Айрис Сорроуз и ее сын жили в разрушенной части Сиэтла, вдали от великолепной католической церкви на Пайонир-сквер. Так что по воскресеньям Айрис приходилось готовить с собой сэндвичи и пускаться с маленьким Натаниэлем в длинный путь до собора Сент-Джеймс. Они съедали сэндвичи, сидя на ступенях перед входом, а потом шли на полуденную мессу. Айрис не была католичкой, да и латыни, на которой декламировали во время службы, она не знала. Но утверждала, что сполна наслаждается духом святого места.
Она лгала.
Айрис ходила в католическую церковь не для того, чтобы поставить свечку за близких, и не для того, чтобы преклонить колени для молитвы, а только чтобы постоять в уголке возле статуи Девы Марии. Айрис чувствовала глубокое родство с ее скорбной красотой: слезы на глазах, раскрытые ладони, голубоватые складки на юбке. Она вглядывалась в лицо Марии, Божьей Матери, ища сходства со своим отражением в зеркале, которое видела каждый день, и постепенно убеждала себя, что и ее дитя родилось от бессеменного зачатия от Святого Духа, а не в результате путаной страсти и грехопадения с пожилым женатым другом семьи.
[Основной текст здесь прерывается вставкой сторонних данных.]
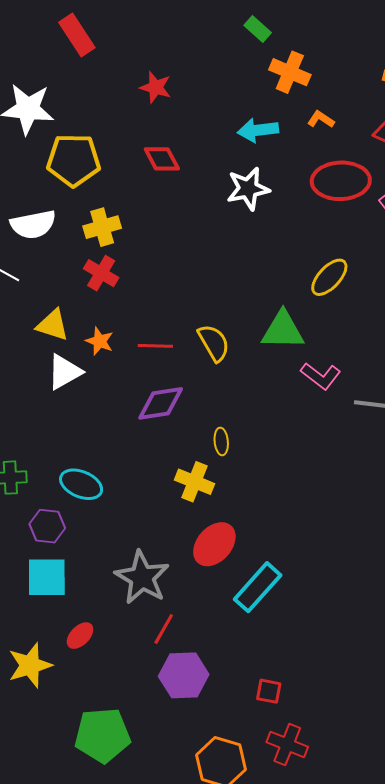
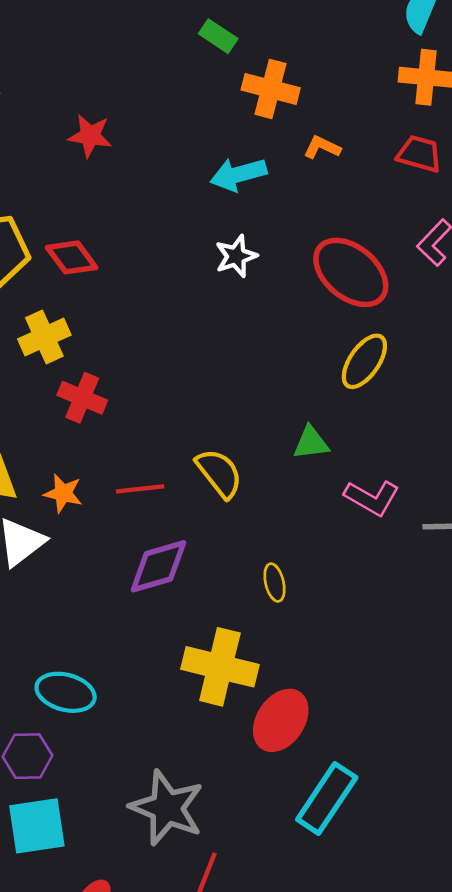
red diamond: (162, 159) -> (72, 257), moved
red ellipse: (341, 181) -> (351, 272), moved, turned 50
white star: (248, 189) -> (236, 256), size x0.7
red cross: (101, 273) -> (82, 398), moved
green triangle: (283, 330) -> (311, 443), size x0.6
yellow ellipse: (221, 441) -> (275, 583), moved
yellow cross: (194, 482) -> (220, 667), size x1.4
red ellipse: (214, 544) -> (281, 720), moved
Айрис крестила сына в пять лет. Натаниэль тогда принял святую воду за слезы матери. Мальчик рос, и с ним росла вера Айрис в то, что сын – одного поля ягода со святым Антонием Падуанским[47]. Она приложила все силы, чтобы тот получил самое хорошее католическое образование, и записывала в блокнот все чудеса, что происходили в его присутствии, – на тот случай, если сына причислят к лику святых.
К двадцати девяти годам Натаниэлю Сорроузу отказали три семинарии. Он по-прежнему жил с матерью, днем и ночью читая священную книгу, дабы подготовиться к праведной работе, которая, по глубокому убеждению матери, была его призванием. По вечерам он позволял себе делать часовой перерыв, который проводил в местном пабе за тарелкой супа и горсткой сухариков.
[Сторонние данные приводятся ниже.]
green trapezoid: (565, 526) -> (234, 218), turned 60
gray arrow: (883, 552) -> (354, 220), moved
Надо заметить, взрослый Натаниэль красивым не был. Тем не менее что-то в нем определенно привлекало. Молоденькие студентки близлежащего колледжа для лиц обоего пола подсаживались к нему за стол не с теми намерениями, которые движут ими при знакомстве с юношами, подходящими в мужья, а скорее, с решительностью ловкого работника ранчо перед обкаткой своего первого скакуна. Но за одним столом с Натаниэлем они надолго не оставались. Будь то любой другой молодой человек, они бы дали ему номера своих телефонов. Однако вместо этого девушки, вернувшись в общежитие, выбрасывали спрятанные в шкафах противозачаточные таблетки и шли звонить с общего телефонного в аппарата в коридоре своим бабушкам.